Data listing ▸
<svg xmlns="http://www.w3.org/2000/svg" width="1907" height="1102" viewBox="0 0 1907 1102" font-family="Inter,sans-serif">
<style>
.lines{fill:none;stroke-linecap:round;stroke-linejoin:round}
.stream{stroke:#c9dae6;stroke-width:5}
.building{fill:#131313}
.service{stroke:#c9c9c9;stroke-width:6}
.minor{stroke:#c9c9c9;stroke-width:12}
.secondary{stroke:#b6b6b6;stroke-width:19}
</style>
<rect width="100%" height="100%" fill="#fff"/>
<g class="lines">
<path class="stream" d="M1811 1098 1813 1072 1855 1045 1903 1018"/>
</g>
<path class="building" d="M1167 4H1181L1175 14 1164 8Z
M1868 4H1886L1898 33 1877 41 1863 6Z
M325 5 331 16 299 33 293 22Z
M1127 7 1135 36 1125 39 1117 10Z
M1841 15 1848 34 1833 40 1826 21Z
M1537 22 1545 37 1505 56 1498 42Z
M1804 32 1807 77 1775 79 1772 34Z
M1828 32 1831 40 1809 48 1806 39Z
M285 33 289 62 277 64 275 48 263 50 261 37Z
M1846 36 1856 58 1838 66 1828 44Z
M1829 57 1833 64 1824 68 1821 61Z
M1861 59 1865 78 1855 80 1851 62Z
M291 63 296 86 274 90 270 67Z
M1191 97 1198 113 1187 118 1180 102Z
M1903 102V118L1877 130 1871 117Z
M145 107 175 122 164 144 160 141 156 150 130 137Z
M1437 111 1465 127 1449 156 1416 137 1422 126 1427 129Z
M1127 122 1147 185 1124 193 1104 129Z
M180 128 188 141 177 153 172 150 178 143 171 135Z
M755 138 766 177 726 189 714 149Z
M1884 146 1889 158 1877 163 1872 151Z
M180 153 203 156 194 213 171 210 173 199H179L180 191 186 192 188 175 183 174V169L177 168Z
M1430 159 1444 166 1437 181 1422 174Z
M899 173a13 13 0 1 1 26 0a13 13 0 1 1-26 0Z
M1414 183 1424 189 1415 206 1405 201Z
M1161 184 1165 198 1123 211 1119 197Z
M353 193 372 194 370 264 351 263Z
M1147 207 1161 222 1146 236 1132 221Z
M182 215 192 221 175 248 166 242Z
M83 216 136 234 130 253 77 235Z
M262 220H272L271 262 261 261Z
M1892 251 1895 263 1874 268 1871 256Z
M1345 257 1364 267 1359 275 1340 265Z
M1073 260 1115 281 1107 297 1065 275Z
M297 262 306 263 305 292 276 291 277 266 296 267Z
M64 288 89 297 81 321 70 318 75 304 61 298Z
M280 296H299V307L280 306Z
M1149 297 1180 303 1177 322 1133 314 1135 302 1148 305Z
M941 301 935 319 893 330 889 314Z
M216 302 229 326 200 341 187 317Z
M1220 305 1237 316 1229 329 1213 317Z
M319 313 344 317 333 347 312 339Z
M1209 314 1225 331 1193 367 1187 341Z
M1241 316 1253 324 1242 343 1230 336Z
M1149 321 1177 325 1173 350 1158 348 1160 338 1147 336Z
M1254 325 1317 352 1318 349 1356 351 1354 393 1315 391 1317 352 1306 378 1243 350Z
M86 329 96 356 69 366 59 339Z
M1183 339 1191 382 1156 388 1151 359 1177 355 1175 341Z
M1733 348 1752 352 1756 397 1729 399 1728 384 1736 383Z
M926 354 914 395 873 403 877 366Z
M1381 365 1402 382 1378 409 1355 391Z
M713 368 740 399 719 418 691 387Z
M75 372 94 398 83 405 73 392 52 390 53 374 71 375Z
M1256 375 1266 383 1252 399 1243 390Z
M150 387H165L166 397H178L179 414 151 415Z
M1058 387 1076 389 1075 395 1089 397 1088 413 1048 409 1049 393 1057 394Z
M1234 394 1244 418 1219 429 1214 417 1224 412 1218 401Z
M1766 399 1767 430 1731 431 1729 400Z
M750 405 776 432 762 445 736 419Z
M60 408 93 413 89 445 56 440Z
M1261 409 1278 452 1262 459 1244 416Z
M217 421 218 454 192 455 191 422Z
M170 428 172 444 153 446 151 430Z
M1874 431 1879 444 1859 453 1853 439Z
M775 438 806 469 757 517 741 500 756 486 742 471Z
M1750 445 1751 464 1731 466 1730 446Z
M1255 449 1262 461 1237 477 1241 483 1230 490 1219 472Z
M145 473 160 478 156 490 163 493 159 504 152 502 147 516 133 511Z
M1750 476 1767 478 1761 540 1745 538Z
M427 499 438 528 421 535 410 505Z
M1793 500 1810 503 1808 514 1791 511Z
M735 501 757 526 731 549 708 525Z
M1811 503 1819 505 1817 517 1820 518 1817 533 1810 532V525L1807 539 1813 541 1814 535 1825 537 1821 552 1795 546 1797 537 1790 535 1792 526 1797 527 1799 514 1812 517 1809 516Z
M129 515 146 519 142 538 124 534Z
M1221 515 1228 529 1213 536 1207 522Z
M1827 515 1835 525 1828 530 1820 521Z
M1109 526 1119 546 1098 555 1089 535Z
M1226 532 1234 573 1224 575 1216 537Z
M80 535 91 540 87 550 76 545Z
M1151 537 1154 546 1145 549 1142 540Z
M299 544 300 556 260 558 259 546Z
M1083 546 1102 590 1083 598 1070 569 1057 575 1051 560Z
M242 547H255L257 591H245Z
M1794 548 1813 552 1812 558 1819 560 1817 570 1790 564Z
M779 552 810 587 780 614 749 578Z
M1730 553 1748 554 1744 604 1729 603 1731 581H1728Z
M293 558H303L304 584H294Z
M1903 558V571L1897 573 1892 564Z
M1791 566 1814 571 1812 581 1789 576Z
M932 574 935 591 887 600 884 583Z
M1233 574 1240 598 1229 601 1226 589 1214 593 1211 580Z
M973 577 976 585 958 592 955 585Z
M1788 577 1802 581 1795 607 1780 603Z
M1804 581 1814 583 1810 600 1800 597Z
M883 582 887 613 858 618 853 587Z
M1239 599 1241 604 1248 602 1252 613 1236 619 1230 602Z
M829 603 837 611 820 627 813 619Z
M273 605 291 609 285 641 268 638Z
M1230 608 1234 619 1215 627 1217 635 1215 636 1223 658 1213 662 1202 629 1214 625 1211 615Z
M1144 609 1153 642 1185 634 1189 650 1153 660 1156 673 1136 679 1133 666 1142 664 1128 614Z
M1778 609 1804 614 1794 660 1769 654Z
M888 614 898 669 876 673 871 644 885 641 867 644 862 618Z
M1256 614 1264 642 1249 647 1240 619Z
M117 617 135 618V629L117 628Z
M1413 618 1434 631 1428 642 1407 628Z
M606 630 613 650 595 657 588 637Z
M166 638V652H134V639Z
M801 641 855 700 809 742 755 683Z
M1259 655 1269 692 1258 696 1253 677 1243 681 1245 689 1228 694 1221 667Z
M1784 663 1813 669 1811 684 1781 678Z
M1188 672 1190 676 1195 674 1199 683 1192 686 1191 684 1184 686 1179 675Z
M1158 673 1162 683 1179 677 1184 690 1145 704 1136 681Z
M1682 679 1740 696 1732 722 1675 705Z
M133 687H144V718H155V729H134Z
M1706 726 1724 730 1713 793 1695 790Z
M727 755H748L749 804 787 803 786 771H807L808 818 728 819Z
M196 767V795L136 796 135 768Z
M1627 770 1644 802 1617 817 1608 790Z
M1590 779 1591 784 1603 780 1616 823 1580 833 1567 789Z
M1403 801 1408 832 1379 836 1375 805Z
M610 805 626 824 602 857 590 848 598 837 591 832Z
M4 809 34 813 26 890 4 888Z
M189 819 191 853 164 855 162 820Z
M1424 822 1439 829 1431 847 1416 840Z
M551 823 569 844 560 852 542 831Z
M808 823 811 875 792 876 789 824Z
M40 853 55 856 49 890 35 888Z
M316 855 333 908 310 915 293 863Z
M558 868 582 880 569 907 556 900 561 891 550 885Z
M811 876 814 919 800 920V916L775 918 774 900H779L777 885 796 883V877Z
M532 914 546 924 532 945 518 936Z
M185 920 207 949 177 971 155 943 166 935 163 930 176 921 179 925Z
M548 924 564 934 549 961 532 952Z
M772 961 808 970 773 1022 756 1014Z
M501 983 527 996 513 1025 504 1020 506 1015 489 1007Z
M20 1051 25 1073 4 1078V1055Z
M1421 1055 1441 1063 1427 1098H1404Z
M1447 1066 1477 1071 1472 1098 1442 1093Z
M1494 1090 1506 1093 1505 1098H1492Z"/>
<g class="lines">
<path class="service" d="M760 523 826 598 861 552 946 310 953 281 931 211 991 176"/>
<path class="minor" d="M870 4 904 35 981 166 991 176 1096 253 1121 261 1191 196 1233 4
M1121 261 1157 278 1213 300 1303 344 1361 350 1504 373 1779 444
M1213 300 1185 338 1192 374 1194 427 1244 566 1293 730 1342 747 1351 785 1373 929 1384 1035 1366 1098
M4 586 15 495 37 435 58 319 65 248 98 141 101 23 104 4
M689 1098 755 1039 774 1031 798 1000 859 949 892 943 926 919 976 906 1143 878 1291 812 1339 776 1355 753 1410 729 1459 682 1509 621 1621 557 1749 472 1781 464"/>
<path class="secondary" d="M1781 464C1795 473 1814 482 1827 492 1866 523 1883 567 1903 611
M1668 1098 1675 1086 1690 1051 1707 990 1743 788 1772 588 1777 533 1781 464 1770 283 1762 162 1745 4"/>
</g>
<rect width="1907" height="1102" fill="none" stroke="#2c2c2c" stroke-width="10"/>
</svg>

What to do ▸
Look above for the line with "M610 805 626"; retype exactly that line, every line after it up to the line with "523 826 598", and that line too, nothing else.

Result ▸
M610 805 626 824 602 857 590 848 598 837 591 832Z
M4 809 34 813 26 890 4 888Z
M189 819 191 853 164 855 162 820Z
M1424 822 1439 829 1431 847 1416 840Z
M551 823 569 844 560 852 542 831Z
M808 823 811 875 792 876 789 824Z
M40 853 55 856 49 890 35 888Z
M316 855 333 908 310 915 293 863Z
M558 868 582 880 569 907 556 900 561 891 550 885Z
M811 876 814 919 800 920V916L775 918 774 900H779L777 885 796 883V877Z
M532 914 546 924 532 945 518 936Z
M185 920 207 949 177 971 155 943 166 935 163 930 176 921 179 925Z
M548 924 564 934 549 961 532 952Z
M772 961 808 970 773 1022 756 1014Z
M501 983 527 996 513 1025 504 1020 506 1015 489 1007Z
M20 1051 25 1073 4 1078V1055Z
M1421 1055 1441 1063 1427 1098H1404Z
M1447 1066 1477 1071 1472 1098 1442 1093Z
M1494 1090 1506 1093 1505 1098H1492Z"/>
<g class="lines">
<path class="service" d="M760 523 826 598 861 552 946 310 953 281 931 211 991 176"/>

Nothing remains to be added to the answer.